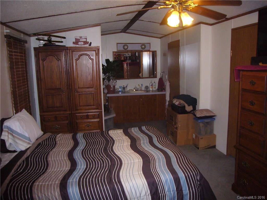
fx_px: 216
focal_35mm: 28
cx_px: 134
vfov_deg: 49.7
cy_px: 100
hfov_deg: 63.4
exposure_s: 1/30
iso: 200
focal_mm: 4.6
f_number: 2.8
* * *
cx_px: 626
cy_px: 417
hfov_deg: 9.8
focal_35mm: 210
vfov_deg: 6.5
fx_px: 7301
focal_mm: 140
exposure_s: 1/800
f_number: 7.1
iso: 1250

Instructions for the task:
Above are the records. Copy the lines beginning at the one that has "vfov_deg: 49.7" and ending with the one that has "f_number: 2.8", unchanged.

Solution to this task:
vfov_deg: 49.7
cy_px: 100
hfov_deg: 63.4
exposure_s: 1/30
iso: 200
focal_mm: 4.6
f_number: 2.8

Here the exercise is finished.